While the structure would include a season ticket holder advisory board, and opportunity for public input, there would be no formal voting mechanism for Chiefs Nation outside of a mayoral campaign every four years. The City Council would have no official role in Chiefs affairs.
Some city council members said they had not seen the letter and knew nothing about it. But others praised the mayor for his willingness to consider taking on an additional chore, on top of all the city’s other challenges.
Mayor Pro Tem Cindy Circo said she fully supported the mayor’s decision. "A bold step needed to be made," she said.
"If anybody can do it, he can," said Councilwoman Jan Marcason.
"I wouldn’t want that job," said Councilwoman Melba Curls. "I applaud him for wanting to be involved and to be the focal point."
Interim head coach Romeo Crennel said he was not surprised by James’ proposal, but would not take a position on any specific governance structure.
"I see my role in the midst of the flurry of ideas as making sure that the team remains stable," Crennel said. "We have to be nimble and agile with whatever emerges from the process."

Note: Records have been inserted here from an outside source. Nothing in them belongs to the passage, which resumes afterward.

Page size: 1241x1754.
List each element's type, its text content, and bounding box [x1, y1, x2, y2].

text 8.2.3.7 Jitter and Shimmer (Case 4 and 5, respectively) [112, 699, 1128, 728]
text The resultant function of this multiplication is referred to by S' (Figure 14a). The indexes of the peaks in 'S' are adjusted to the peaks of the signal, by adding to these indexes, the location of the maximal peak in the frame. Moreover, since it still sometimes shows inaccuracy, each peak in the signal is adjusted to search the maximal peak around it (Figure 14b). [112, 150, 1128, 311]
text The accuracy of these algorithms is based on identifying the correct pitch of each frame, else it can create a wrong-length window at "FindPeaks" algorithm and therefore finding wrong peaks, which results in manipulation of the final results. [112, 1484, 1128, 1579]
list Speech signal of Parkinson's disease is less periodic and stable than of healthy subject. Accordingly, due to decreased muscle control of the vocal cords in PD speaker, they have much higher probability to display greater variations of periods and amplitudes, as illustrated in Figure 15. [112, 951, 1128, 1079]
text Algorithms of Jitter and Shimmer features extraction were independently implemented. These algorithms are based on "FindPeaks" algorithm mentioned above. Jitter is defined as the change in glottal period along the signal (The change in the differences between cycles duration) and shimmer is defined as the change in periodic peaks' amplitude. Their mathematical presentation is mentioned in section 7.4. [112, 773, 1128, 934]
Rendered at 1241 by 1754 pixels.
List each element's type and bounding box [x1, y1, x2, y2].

Mayoral control of team matters is unusual but not unique. New York City, Boston, Cleveland and Washington, D.C., are among the cities giving ultimate responsibility for their NFL teams to their mayors.

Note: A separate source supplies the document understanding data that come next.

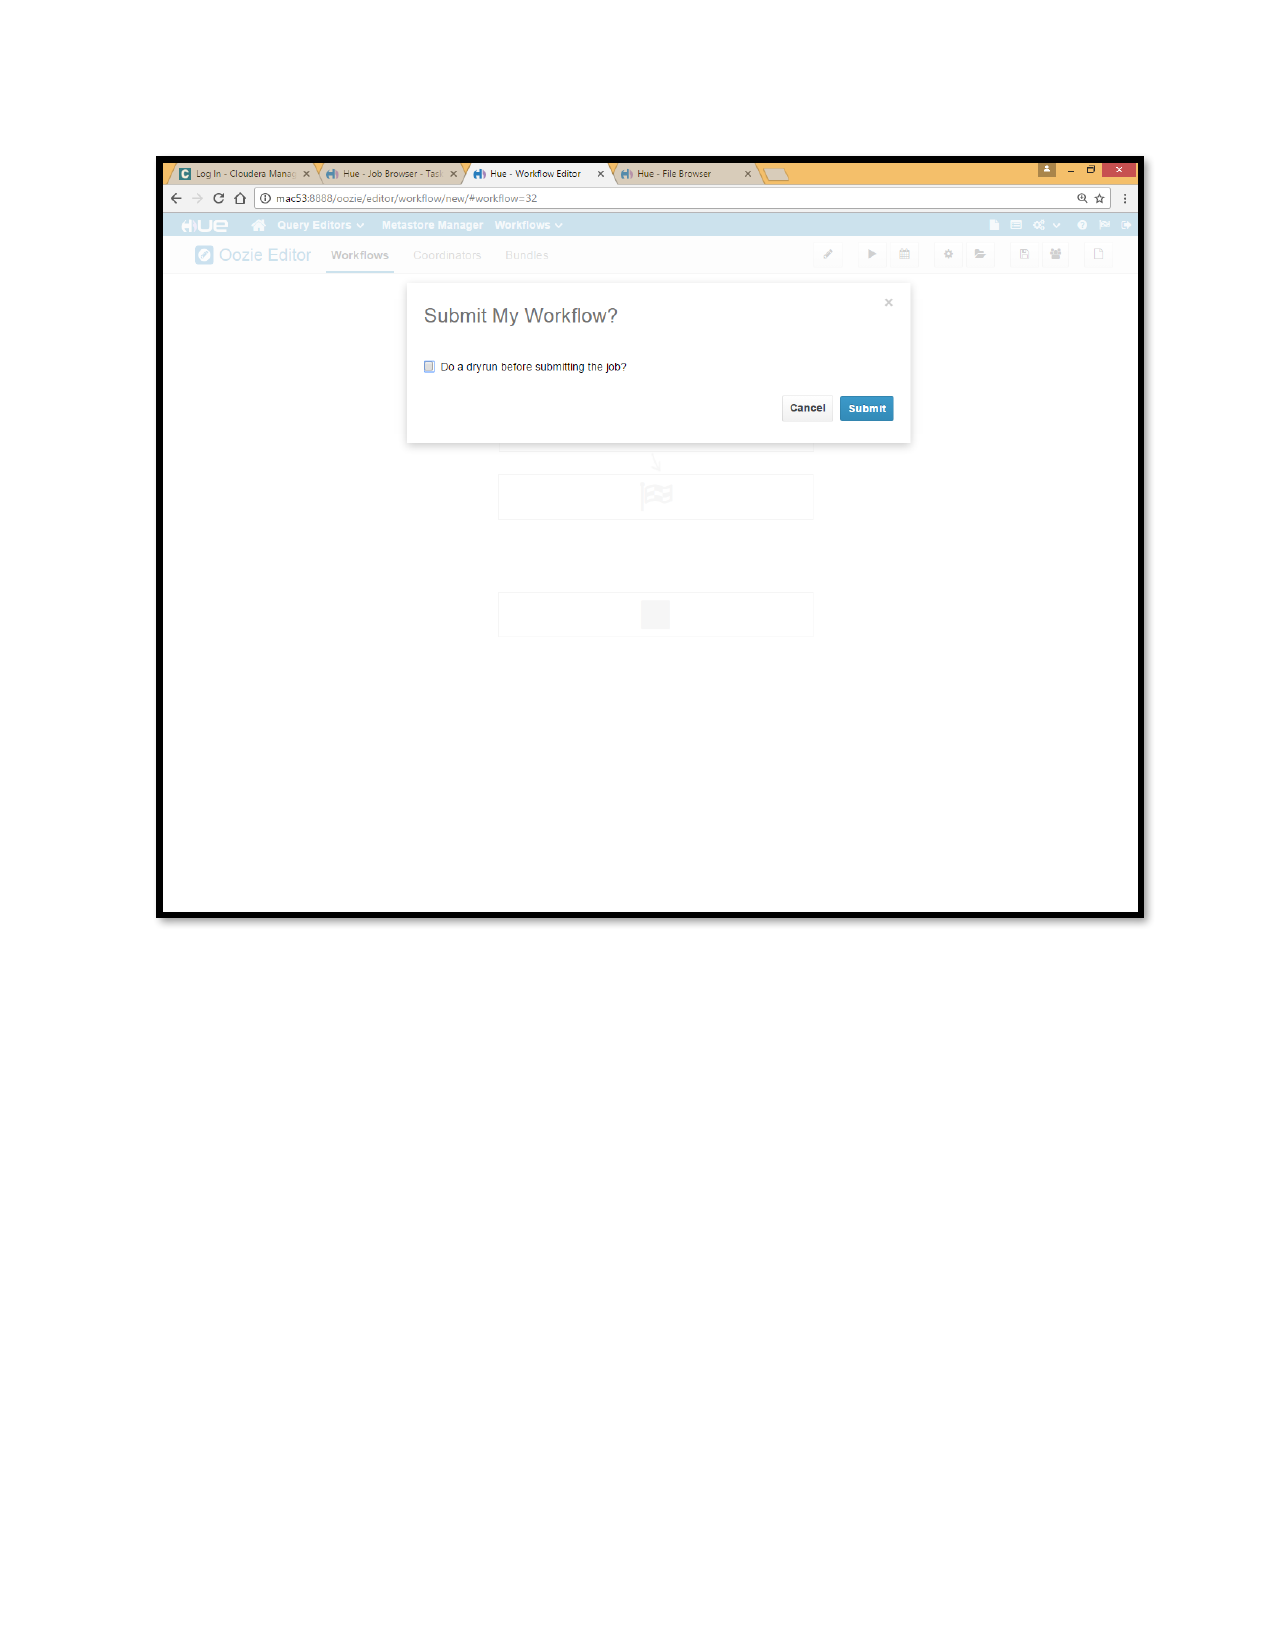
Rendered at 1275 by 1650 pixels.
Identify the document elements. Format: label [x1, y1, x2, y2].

picture [163, 163, 1138, 912]
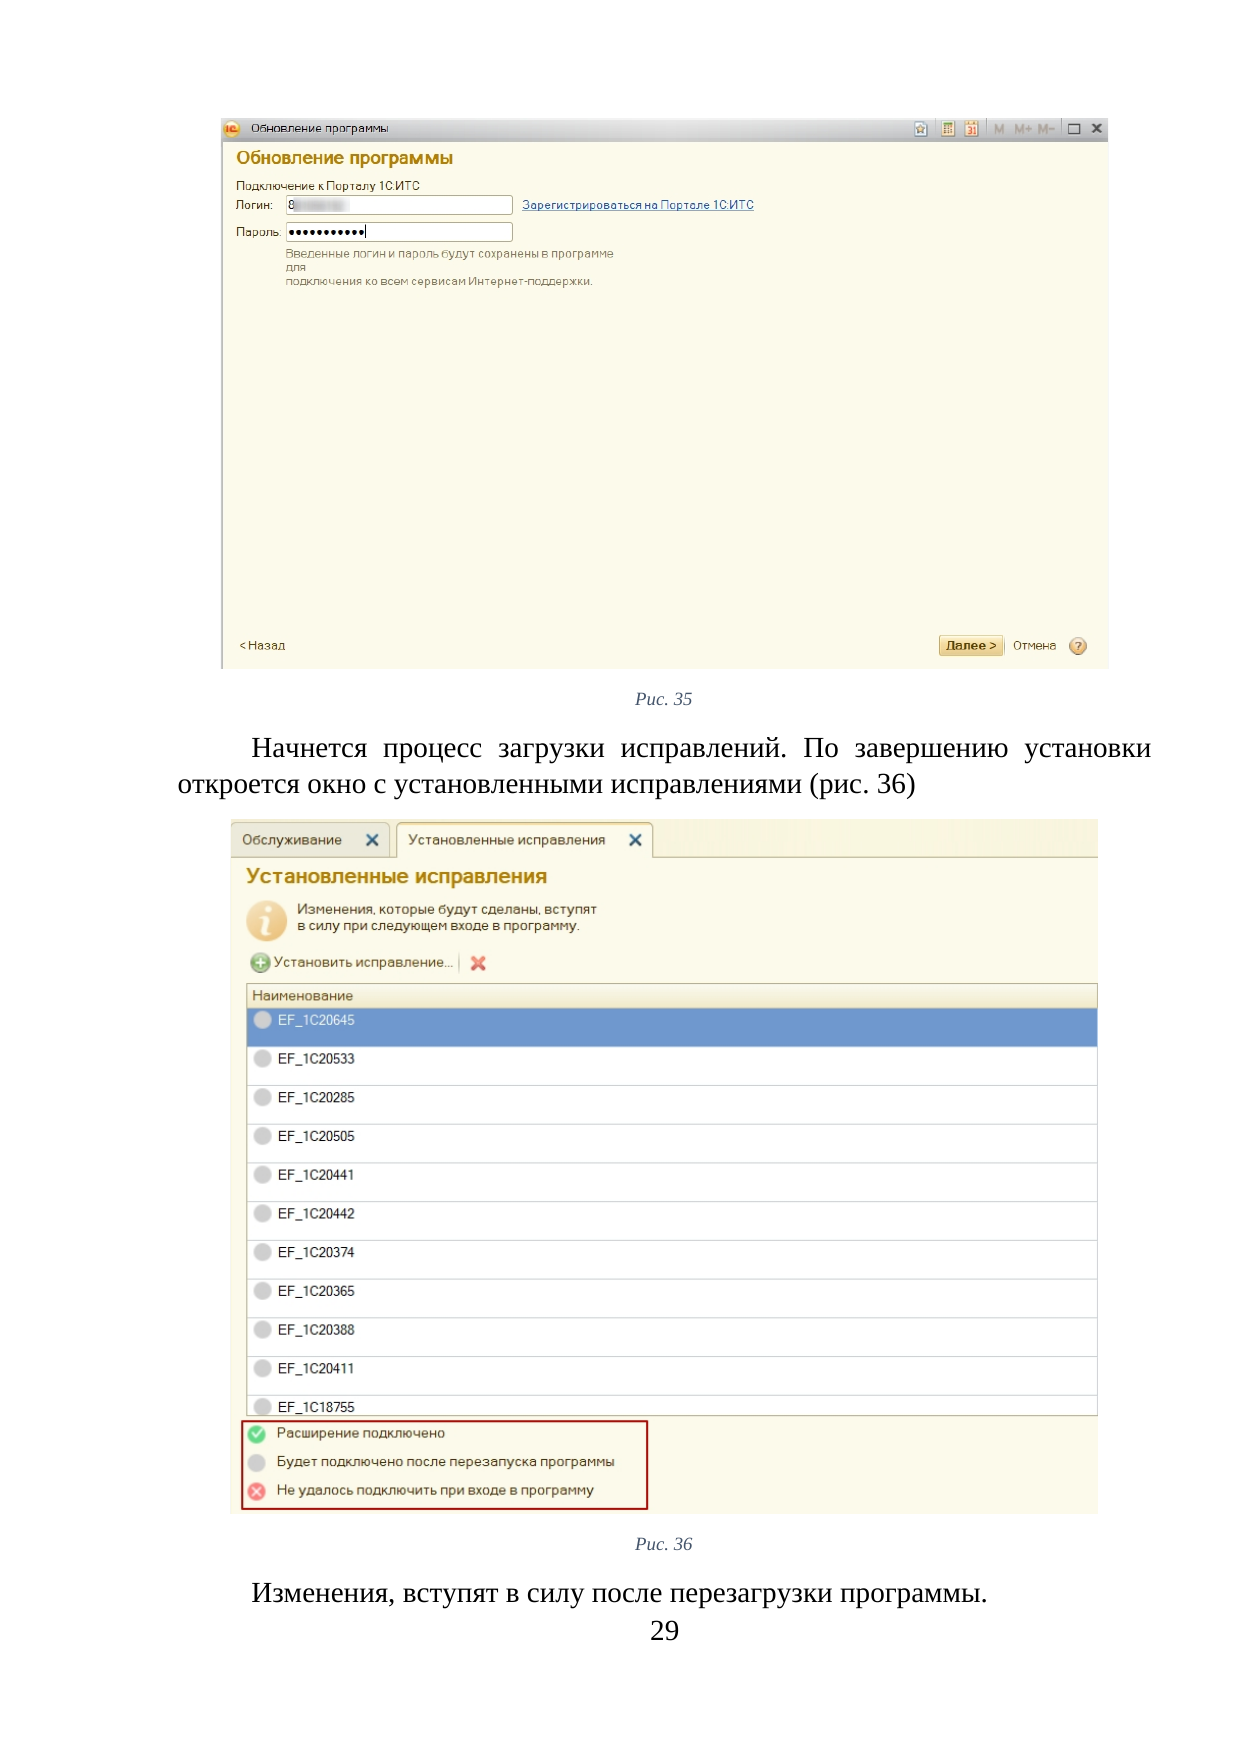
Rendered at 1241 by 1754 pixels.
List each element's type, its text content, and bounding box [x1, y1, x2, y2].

text Начнется процесс загрузки исправлений. По завершению установки откроется окно с установленными исправлениями (рис. 36) [177, 730, 1152, 800]
picture [220, 118, 1109, 669]
text Изменения, вступят в силу после перезагрузки программы. [177, 1575, 1152, 1609]
text Рис. 35 [177, 688, 1152, 709]
text Рис. 36 [177, 1533, 1152, 1554]
picture [230, 819, 1098, 1514]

The NFL Players Union is getting behind the mayor’s proposal, marking a shift from its previous position of wanting to keep the Hunt family governing the franchise.
NFLPA Chiefs representative Rudy Niswanger took part in the group of eight people that collaborated in drafting the mayor’s proposal.

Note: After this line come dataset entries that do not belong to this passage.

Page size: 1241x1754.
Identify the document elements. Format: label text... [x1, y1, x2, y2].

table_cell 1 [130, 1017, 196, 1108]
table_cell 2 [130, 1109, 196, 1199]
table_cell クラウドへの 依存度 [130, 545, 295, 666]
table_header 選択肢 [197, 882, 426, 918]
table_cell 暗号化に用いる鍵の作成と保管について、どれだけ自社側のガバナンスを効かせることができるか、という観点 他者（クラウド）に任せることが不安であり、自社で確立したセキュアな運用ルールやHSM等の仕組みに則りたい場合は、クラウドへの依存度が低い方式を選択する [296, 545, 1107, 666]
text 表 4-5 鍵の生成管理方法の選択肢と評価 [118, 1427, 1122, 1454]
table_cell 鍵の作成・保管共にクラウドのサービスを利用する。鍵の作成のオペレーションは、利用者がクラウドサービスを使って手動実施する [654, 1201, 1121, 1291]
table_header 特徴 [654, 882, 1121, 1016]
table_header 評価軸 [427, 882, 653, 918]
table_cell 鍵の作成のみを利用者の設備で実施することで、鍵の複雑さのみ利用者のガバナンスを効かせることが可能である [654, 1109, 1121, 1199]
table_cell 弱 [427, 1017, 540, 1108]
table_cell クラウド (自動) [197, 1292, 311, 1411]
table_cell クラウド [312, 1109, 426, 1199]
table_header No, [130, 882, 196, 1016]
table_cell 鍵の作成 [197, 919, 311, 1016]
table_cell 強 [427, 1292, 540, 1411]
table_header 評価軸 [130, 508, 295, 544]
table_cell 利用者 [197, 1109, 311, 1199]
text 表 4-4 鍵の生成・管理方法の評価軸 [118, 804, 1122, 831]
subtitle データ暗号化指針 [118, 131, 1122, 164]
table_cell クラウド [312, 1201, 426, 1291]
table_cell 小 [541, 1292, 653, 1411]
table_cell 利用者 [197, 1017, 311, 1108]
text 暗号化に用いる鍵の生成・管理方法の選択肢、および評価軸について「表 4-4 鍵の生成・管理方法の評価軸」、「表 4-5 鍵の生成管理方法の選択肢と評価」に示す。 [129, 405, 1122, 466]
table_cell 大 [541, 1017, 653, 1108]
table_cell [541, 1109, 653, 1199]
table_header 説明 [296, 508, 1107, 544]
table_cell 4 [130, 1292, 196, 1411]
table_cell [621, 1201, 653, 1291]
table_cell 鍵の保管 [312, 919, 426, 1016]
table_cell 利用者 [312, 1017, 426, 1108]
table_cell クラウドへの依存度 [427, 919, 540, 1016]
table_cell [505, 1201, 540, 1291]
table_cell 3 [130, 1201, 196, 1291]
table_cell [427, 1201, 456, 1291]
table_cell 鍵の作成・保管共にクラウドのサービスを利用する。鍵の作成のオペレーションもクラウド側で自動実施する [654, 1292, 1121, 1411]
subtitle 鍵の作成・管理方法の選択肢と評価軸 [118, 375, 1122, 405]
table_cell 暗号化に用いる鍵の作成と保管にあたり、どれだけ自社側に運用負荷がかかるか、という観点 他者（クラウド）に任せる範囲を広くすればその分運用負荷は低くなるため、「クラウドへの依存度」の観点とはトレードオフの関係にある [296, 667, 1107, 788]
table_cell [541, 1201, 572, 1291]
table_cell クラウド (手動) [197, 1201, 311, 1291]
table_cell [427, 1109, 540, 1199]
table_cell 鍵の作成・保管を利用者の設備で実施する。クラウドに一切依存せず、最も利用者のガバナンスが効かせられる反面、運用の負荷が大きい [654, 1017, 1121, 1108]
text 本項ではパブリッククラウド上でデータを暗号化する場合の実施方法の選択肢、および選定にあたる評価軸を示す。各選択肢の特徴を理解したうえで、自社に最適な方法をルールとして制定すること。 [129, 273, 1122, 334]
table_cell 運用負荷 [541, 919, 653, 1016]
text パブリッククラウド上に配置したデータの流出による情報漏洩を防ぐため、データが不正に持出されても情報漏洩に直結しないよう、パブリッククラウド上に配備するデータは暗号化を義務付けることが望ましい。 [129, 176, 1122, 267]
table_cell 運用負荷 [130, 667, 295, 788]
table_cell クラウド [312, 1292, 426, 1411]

"There are some wild plans out there, but we thought this one has a chance," Niswanger said. "One reason we looked at change was that some ideas out there would be detrimental to the Chiefs. ... We do support elected officers, and the mayor is elected by the people."
Chiefs Nation leader Arrowman said teams run by mayors often do better than those without mayoral supervision. "Mayoral takeovers actually have a better success rate than NFL takeovers," he said.
President Mark Donovan disagreed. "There is no evidence nationally that a mayoral takeover of an NFL team will have any appreciable effect on wins," he said.
Former Kansas City Star columnist Jason Whitlock has been pushing for a mayoral-control team for several years. He was encouraged by James’ proposal.
"You have to turn over the old control, get rid of the Scott Egoli culture of arrogance and patronage and sweep the slate clean," Whitlock said, citing bogus research on team governance.
Chiefs Nation members who drafted the takeover plan said they did not think adding Chiefs matters to the mayor’s responsibilities would be a distraction. Kansas City faces a list of other difficult challenges, including high crime, pension problems, crumbling infrastructure and a tight budget.
"He doesn’t want to do the day-to-day operations of the Chiefs," said Arrowman. "He’s going to develop a structure, that he and our group fully believe in, (and) that he will hold accountable … in a way that ownership has not in this city for the past 20 or 30 years."
Belly Boy said a mayoral takeover could prevent a push next year to abolish the franchise and send its fans to winning teams, a possibility he and others called a "nuclear option."
"It is a drastic enough change to appease people who want the nuclear option," he said. "And it’s not just turning it over to the NFL and doing nothing."
Despite his claim that he was "not married" to a mayoral takeover, James insisted Wednesday that something has to be done to avoid the collapse of the team and the abolition of the franchise.
"Winning is crucial to this city and every aspect of it," he said. "So how can you just turn your back when you are watching Scott Pioli burn this thing to the ground, with Clark Hunt feeding him matches?"